もうひとつは、その「衣食に不自由しない」、消費社会特有の変化です。1988年の西武百貨店の有名なコピー「ほしいものが、ほしいわ」(糸井重里)は、「ほしいもの」を探し出さなければいけない滑稽さを見事に表しています。

消費社会というのは、基本的な物欲が満たされてしまい、ほしいと思う気持ちを作り出さなければいけない社会。つまり欲求があって商品があるのではなく、広告によって、「ほしいと思う気持ち」を作り出すことに成功して初めてものが売れるという、「奇妙な」社会なのです。
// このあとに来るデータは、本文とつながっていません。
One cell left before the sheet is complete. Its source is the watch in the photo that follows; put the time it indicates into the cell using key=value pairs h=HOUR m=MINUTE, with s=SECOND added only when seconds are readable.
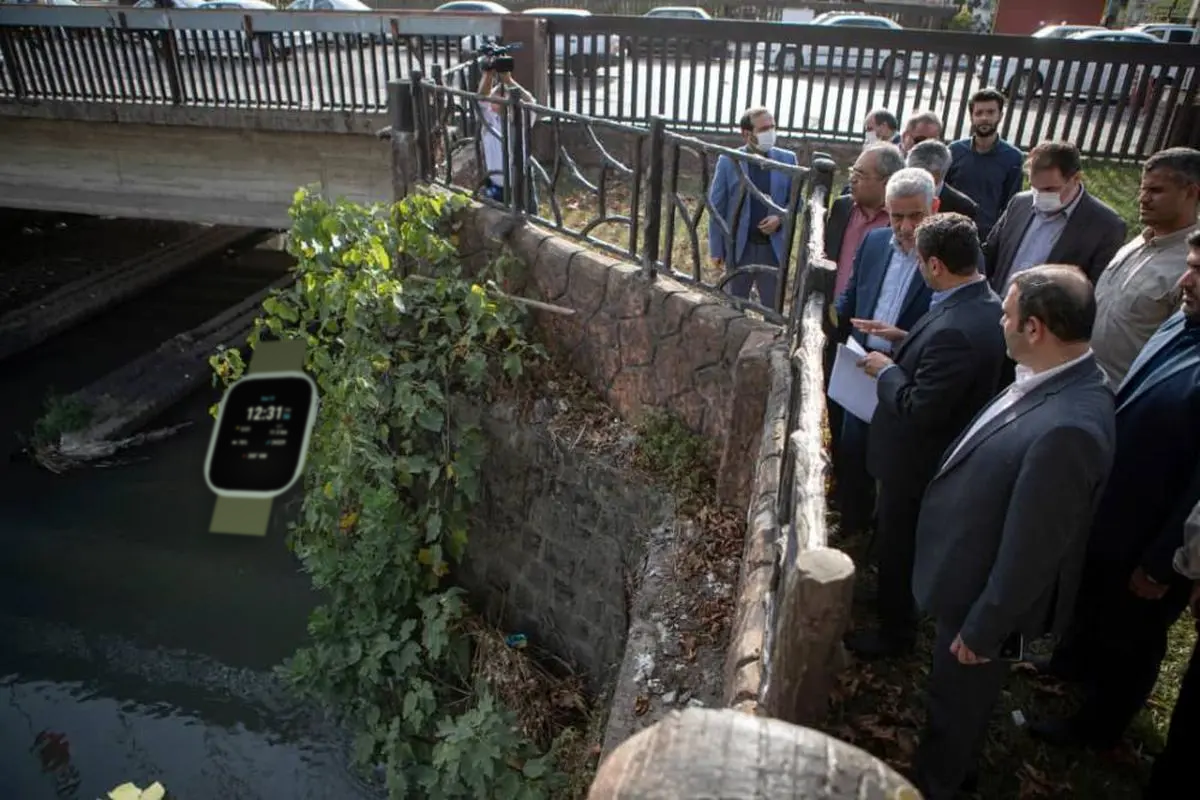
h=12 m=31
「ほしいものが、ほしいわ」はバブル絶頂期の倒錯した消費欲と、そのありかを探せない売り手の苦悩を、見事に表しています。

アメリカのクリスマス

短期間ですが、何度かアメリカに暮らして、クリスマスを過ごしたことがあります。もちろんアメリカでも、クリスマスはプレゼントの日なのですが、それ以上になんといっても、キリスト教の最も重要な祝日です。感謝祭が終われば、いろんなところで募金活動が始まり、スーパーにはフードドライブといって、生活に困る人たちに贈る缶詰を入れる、大きなドラム缶が置かれていました。

最近「あれ?」と思ったのは、「メリークリスマス!」一辺倒ではなくなったことでした。住んでいた地域が特にリベラルだったのも一因だと思いますが、ユダヤ教の人は「ハヌカー」、アフリカン・アメリカンには「クワンザ」という、それぞれの宗教的・文化的祝祭があるのだという議論が起き、あいさつは「メリークリスマス!」の代わりに「ハッピー・ホリディズ!」と言う人が増えました。前回も取り上げた「政治的に正しい用語法(PC terms)」の一種です。クリスマスカードで、「メリークリスマス」の代わりに「シーズンズ・グリーティングス(季節のごあいさつ)」と書かれたものが出てきたのも、その影響です。